_Série de tâches:_
**1)** Recopiez le passage de la chronique qui commence aux mots « C’était il y » et s'arrête après « aux bonus promis. ».
**2)** Les affirmations suivantes concordent-elles avec la chronique ? (a) En entreprise, le temps se décline plutôt au passé. (b) VUCA relève du jargon de l'armée américaine. (c) Les primes d'ancienneté sont élevées par rapport aux bonus promis. Pour chacune, répondez par oui ou par non en citant les mots décisifs du texte.
*** Extrait
Chronique

Du temps qui passe

Et si l’on reconsidérait la notion de temporalité en entreprise? Une approche qui permettrait de faire grandir les collaborateurs par étape, au lieu de les pousser au sprint répété.

C’était il y a un an, deux ans, non, déjà trois ans! Les enfants d’hier sont grands, les mentors d’hier retraités, et soi-même entre chien et loup. Mais en entreprise, le temps se décline plutôt au futur. Seul semble compter l’avenir, les budgets et prévisions économiques, les objectifs annuels, les projets d’avant-garde, les indicateurs futurs à atteindre. Le passé est vite oublié, les résultats une simple incitation à faire encore mieux, et les primes d’ancienneté bien faibles par rapport aux bonus promis.

Le monde VUCA (jargon de l’armée américaine pour décrire les situations chaotiques, ndlr), n’offre, dans sa définition même, que peu de stabilité et de sécurité. Une certaine norme économique mondialisée précipite les restructurations, les rachats se font par trop fréquents, l’urgence de se réinventer est annoncée comme seule possibilité de survie.

Vivre dans un monde instable et être tourné en permanence vers l’avenir, semble toutefois mener à de trop nombreux risques psychosociaux et manifestations de stress. L’humain se retrouve dans une course effrénée où il se perd lui-même, en perte de repères et de stabilité. Brown-out et Bore-out sont au rendez-vous. Les identités professionnelles se dissolvent dans les parcours individuels, les entreprises familiales perdent leur culture au profil d’une gestion uniformisée.

Et dans ce contexte, la notion de temps a disparu au profit d’agendas mixant les rendez-vous, tâches et délais. Couplée au rythme frénétique des mails entrants. Le multitasking doit permettre de mener de front, sans temporisation, les missions les plus diverses. Le quotidien devient un grand pêle-mêle déstructuré. Et au lieu de proposer du cadre, de l’organisation, de la hiérarchie, on prône l’autonomie qui désécurise. Tout est question de balance bien entendu. Mais de multiples études s’accordent sur le besoin de sécurité et d’appartenance du collaborateur pour qu’il soit performant, productif, créatif, innovant.
******
*** Données enregistrées
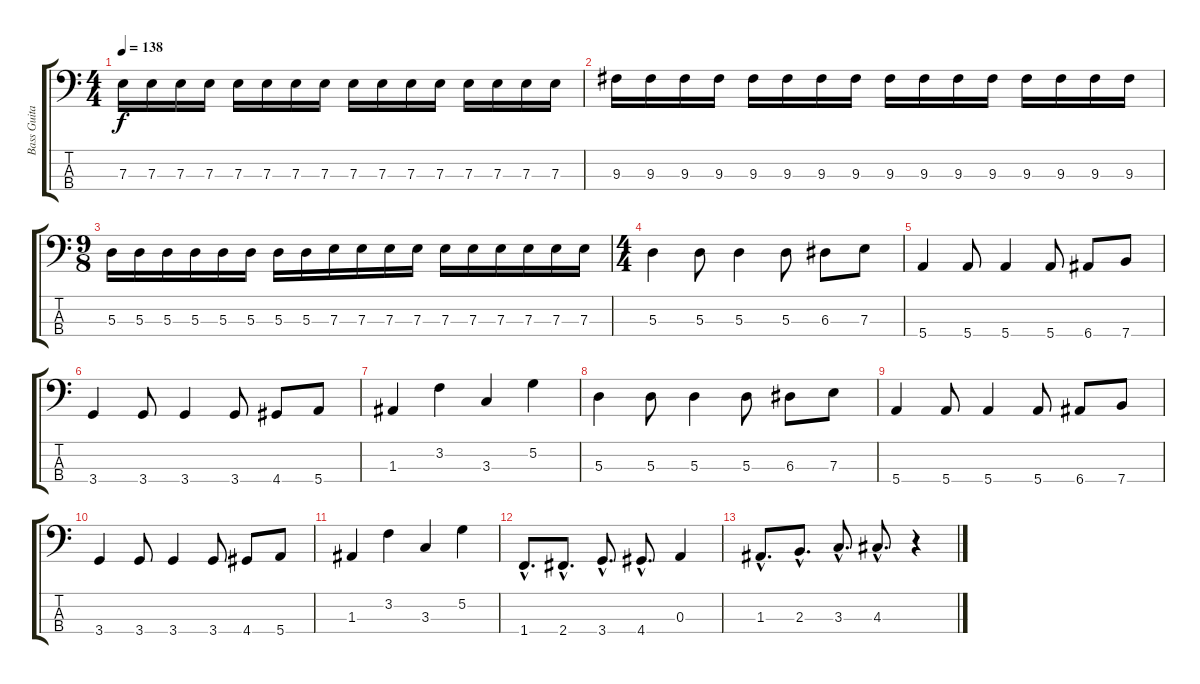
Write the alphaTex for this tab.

\track ("Bass Guitar" "Bass Guita") {instrument electricbasspick}
\staff {score tabs}
\tuning (G2 D2 A1 E1) {hide}
\ts (4 4)
\tempo 138
\clef f4
\ks c
7.3.16{dy f} 7.3.16 7.3.16 7.3.16 7.3.16 7.3.16 7.3.16 7.3.16 7.3.16 7.3.16 7.3.16 7.3.16 7.3.16 7.3.16 7.3.16 7.3.16 |
9.3.16 9.3.16 9.3.16 9.3.16 9.3.16 9.3.16 9.3.16 9.3.16 9.3.16 9.3.16 9.3.16 9.3.16 9.3.16 9.3.16 9.3.16 9.3.16 |
\ts (9 8)
5.3.16 5.3.16 5.3.16 5.3.16 5.3.16 5.3.16 5.3.16 5.3.16 7.3.16 7.3.16 7.3.16 7.3.16 7.3.16 7.3.16 7.3.16 7.3.16 7.3.16 7.3.16 |
\ts (4 4)
\section ("" "")
5.3.4 5.3.8 5.3.4 5.3.8 6.3.8 7.3.8 |
5.4.4 5.4.8 5.4.4 5.4.8 6.4.8 7.4.8 |
3.4.4 3.4.8 3.4.4 3.4.8 4.4.8 5.4.8 |
1.3.4 3.2.4 3.3.4 5.2.4 |
5.3.4 5.3.8 5.3.4 5.3.8 6.3.8 7.3.8 |
5.4.4 5.4.8 5.4.4 5.4.8 6.4.8 7.4.8 |
3.4.4 3.4.8 3.4.4 3.4.8 4.4.8 5.4.8 |
1.3.4 3.2.4 3.3.4 5.2.4 |
1.4{hac}.8{d} 2.4{hac}.8{d} 3.4{hac}.8{d} 4.4{hac}.8{d} 0.3.4 |
1.3{hac}.8{d} 2.3{hac}.8{d} 3.3{hac}.8{d} 4.3{hac}.8{d} r.4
******
_Réponses aux tâches:_
**1)**
C’était il y a un an, deux ans, non, déjà trois ans! Les enfants d’hier sont grands, les mentors d’hier retraités, et soi-même entre chien et loup. Mais en entreprise, le temps se décline plutôt au futur. Seul semble compter l’avenir, les budgets et prévisions économiques, les objectifs annuels, les projets d’avant-garde, les indicateurs futurs à atteindre. Le passé est vite oublié, les résultats une simple incitation à faire encore mieux, et les primes d’ancienneté bien faibles par rapport aux bonus promis.

**2)**
(a) Non : « Mais en entreprise, le temps se décline plutôt au futur. »
(b) Oui : « jargon de l’armée américaine pour décrire les situations chaotiques »
(c) Non : « les primes d’ancienneté bien faibles par rapport aux bonus promis »